8日(土)西上越 星穴探勝路 K田

メンバー K田(L)、B東、M山、I原、S能(記)
コースタイム 8:20中之嶽神社登山口/8:27 中之嶽神社/8:45見晴らし台/9:23星穴岳直下(星穴)
11:09轟岩/11:30中之嶽神社/11:37中之嶽神社登山口

日本三大奇景の一つ、名勝地としても有名な妙義山。
奇岩怪石が林立する威圧的な山容と日本最難関として恐れられる登山コースはあまりにも有名ですが、
今回はそれらメインの縦走路ではなく、星穴岳直下の星穴を見に行くバリエーションルートのショートコースです。
上信越道から圧倒的な威容を誇る奇岩の稜線を眺めつつICを降りると、すぐにメインルートの妙義山登山口に至ります。
今日はそこも通過し南麓の中之嶽神社まで進みます。
そこは県立森林公園『さくらの里』が山麓に広がる素晴らしい観光地です。

幾種もの桜が薄桃色の絨毯のごとく咲き乱れ、その頭上に巍々とした巨岩群が聳え立ち、
そのコントラストが現実離れした風景を織りなします。
身支度を整え入山します。
鳥居をくぐり参道の茶屋を過ぎると右手に日本一の大黒像が金色に輝き、
すぐに社殿(前宮)に着きます。
そこから急な石段を登り、垂直に聳り立つ轟岩の直下に減り込むように建てられた拝殿で参詣します。
中之嶽神社はこの大岩『轟岩』が御神体の巨岩信仰が礎になっており、本殿がありません。
岩神あるいは神が岩に降臨する原始信仰が土台になっているようです。遥か彼方、悠久の時に想いを馳せます。

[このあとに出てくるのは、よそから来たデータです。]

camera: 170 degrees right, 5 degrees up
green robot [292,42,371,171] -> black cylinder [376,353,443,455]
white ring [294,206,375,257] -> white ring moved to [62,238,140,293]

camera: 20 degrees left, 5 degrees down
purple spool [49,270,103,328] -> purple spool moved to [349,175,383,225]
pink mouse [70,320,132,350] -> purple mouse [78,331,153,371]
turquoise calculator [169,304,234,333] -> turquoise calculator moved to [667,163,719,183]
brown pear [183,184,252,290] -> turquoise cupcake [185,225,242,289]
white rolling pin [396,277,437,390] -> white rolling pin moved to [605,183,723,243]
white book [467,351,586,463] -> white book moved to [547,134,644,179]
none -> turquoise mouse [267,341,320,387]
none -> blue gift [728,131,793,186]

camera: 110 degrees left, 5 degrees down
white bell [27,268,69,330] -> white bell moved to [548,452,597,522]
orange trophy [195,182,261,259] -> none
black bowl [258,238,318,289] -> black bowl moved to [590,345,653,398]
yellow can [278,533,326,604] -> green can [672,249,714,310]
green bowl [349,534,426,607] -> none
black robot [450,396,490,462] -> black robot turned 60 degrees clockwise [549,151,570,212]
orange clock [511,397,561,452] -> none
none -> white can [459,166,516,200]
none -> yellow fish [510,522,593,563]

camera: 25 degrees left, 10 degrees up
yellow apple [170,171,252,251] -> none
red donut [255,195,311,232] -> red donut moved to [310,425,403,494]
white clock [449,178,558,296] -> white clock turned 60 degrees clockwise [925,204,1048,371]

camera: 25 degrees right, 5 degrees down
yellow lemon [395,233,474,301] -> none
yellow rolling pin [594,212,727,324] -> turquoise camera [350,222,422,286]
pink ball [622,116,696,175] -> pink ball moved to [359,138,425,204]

ここから登山開始です。バリエーションと言えども踏み跡も明瞭で前半は穏やかな樹林帯の中を登っていきます。
すぐに見晴台に着きます。切れ落ちた岩頭の先端で記念撮影。
眼下にはさくらの里、遠くには下仁田や富岡の里山や山村が遥か彼方まで見晴らせます。
ここからアップダウンを繰り返し、徐々に道が険しくなっていきます。
ザレたトラバースや切り立った岩場には古いロープが張られています。
慎重に進めば問題ありません。
最後の岩場を攀じ登ると双方を巨岩に挟まれたV字のルンゼが現れ、そこもロープを補助に登り切ります。

【山腹を穿つ巨穴、手に汗握る鎖場】
ルンゼを抜けると突然、山腹に空いた大穴が視界に飛び込んできます。
しばし茫然、その穴の威容に圧倒されます。
10m四方もあるこの大穴には伝説があり、大男の百合若大臣が昔、
旧松井田町小山沢から碓井川を跨いで妙義に向かって矢を放ち、星穴岳の山腹を貫いた。
さらにその抜けた岩が下仁田町高立に突き刺さり、
一本岩として残っており、そこを源流とした川は矢川と名付けられているそうです。

 地質学的にみると星穴岳は妙義古火山の噴出物で構成され、
大部分は火屑岩で溶岩や湖沼性の堆積物も含まれます。
山頂直下から沢が湧出し、その侵食作用によって凝灰角礫岩と溶岩の脆い地層境界部分が抜け落ちたと推定されるようです。
噴出物は侵食されやすい特徴があり、また安山岩の岩脈は極めて硬く侵食に耐えるので、
風化侵食により、いわゆる尖峰を形成し、妙義山塊のこの独特な奇景を形造っているのでしょう。
山頂は一般登山禁止ですが、アルパインクライミングは行われており、
頂上から北面の断崖をこの星穴沿いに20m懸垂下降して終了すると。
着地点も切れ落ちた断崖であり、とても恐ろしくてできる気がしません。

しばし奇景を堪能し、ピストンで戻ります。
行きはスルーした轟岩を拝殿の裏側から登ります。いきなりハードな岩場です。
戦慄の断崖を鎖と梯子で攀じ登ります。頂上からは素晴らしい景色、
突先に錆びた鉄のバーがあり絶叫マシンのように座れます。恐怖で足がすくみます。
岩を降るとすぐに参道です。みなさん茶屋で春限定のさくら餅ソフトクリーム(白玉入り?)に舌鼓を打ち、
車で少し下った道の駅で土産物を購入し楽しみました。
短い山行でしたが盛沢山の見所とスリルに満足笑顔で帰路に着きました。